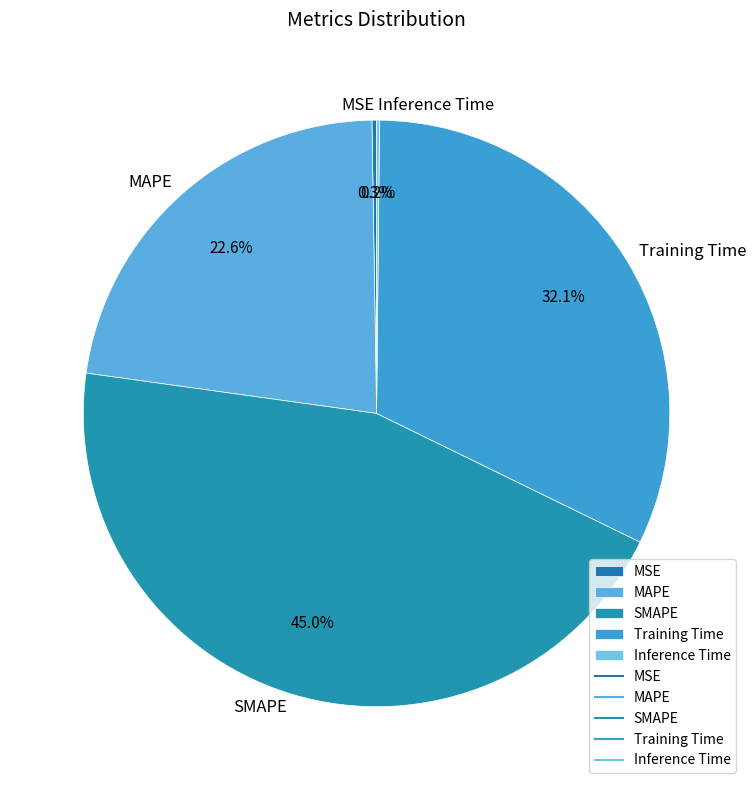

Which slice is the largest?

SMAPE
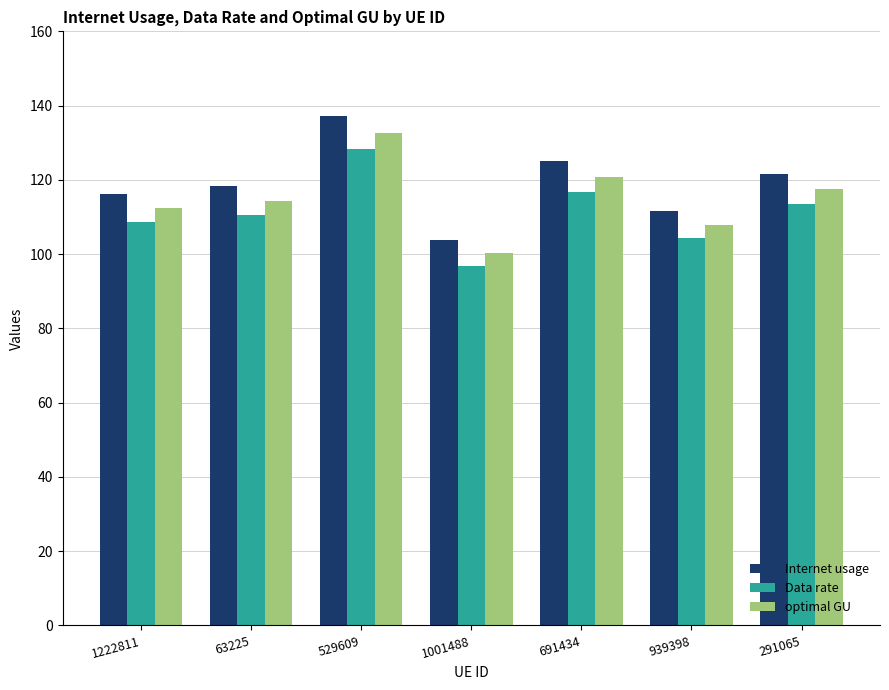

What is the minimum value for Data rate?

96.9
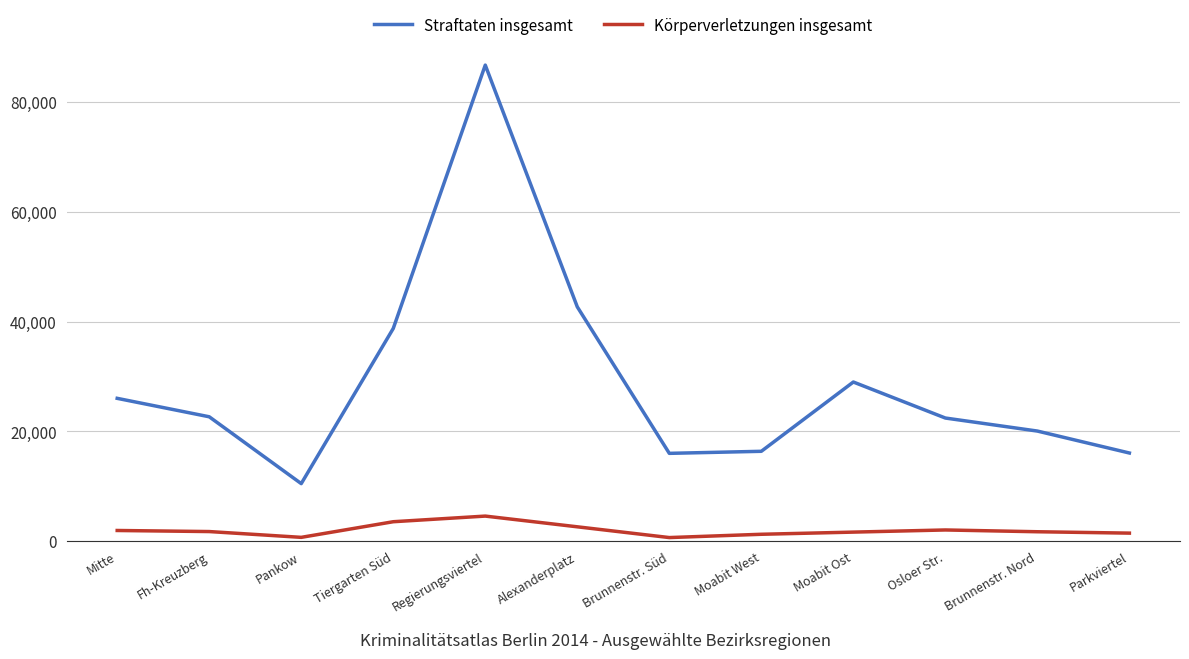

What is the total value across all series at Parkviertel?

17495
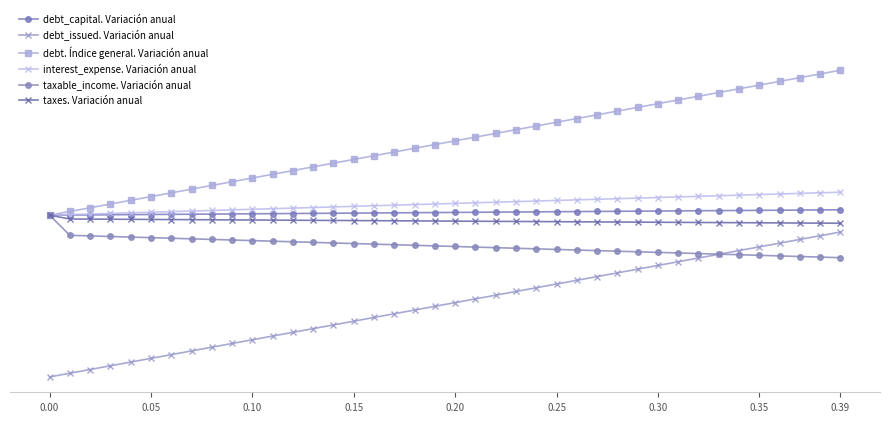

Does the chart have visible grid lines?

No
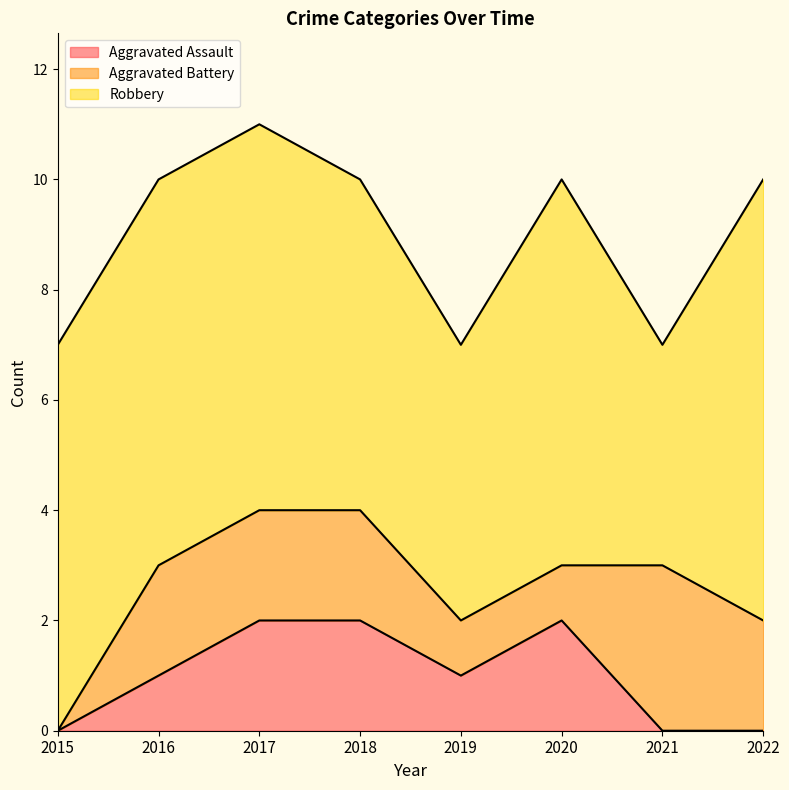

What is the difference between the Robbery values at 2020 and 2019?

2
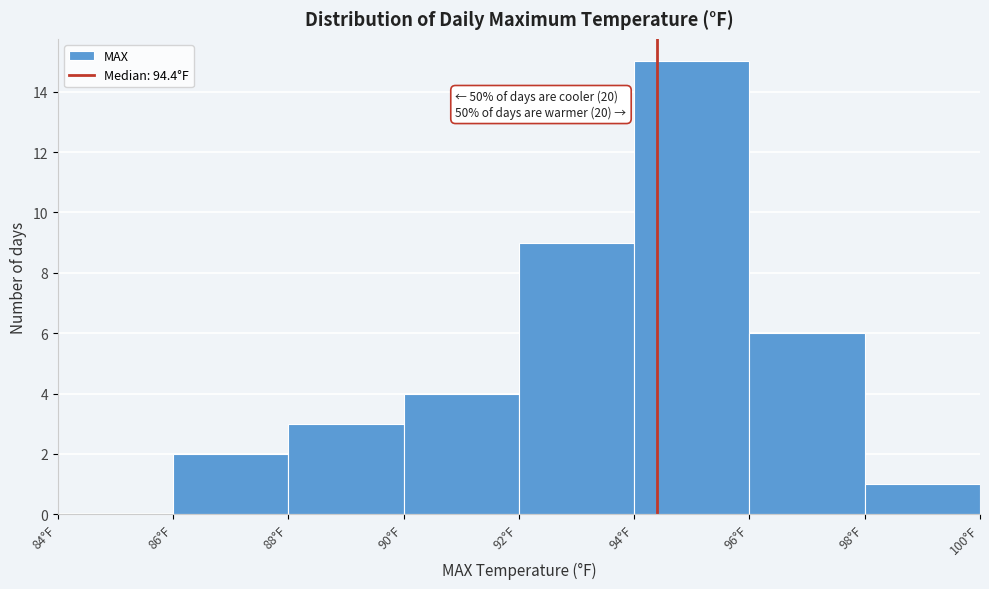

Which range on the x-axis has the tallest bar?

94 to 96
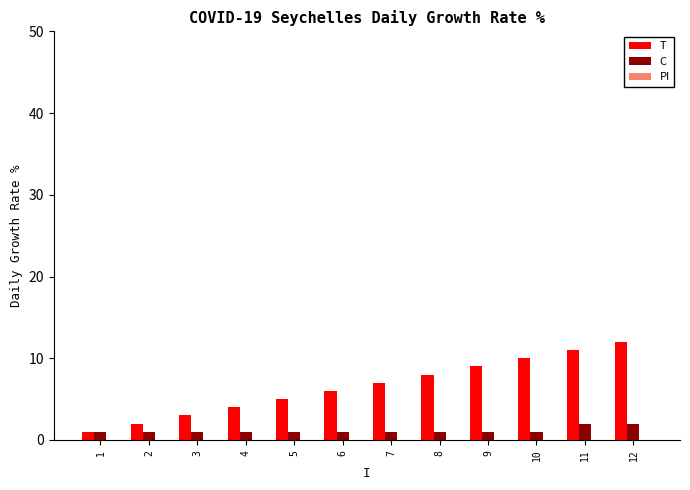

How many distinct data groups are displayed?

2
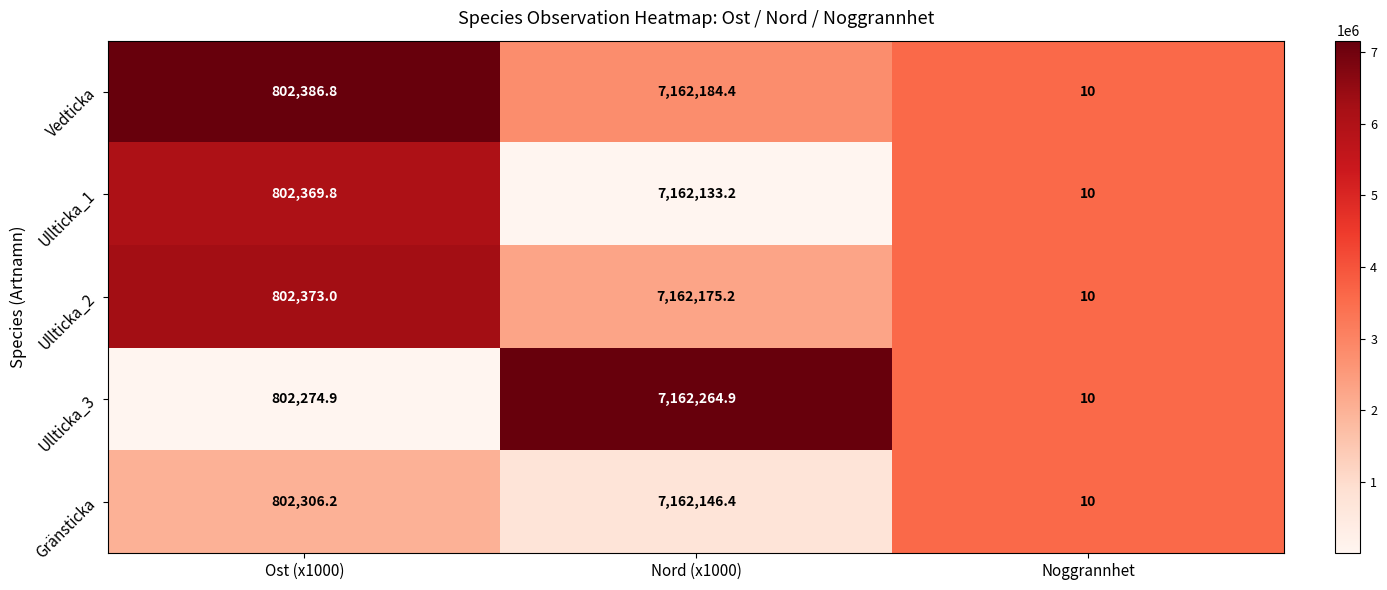

At which category does the chart reach its minimum across all series?

Noggrannhet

◇ ◇ ◇ ◇

# Work order
Reproduce every line of the records above word for word, leaving out the pictures.

# Answer to this task
Which slice is the largest?

SMAPE

What is the minimum value for Data rate?

96.9

What is the total value across all series at Parkviertel?

17495

Does the chart have visible grid lines?

No

What is the difference between the Robbery values at 2020 and 2019?

2

Which range on the x-axis has the tallest bar?

94 to 96

How many distinct data groups are displayed?

2

At which category does the chart reach its minimum across all series?

Noggrannhet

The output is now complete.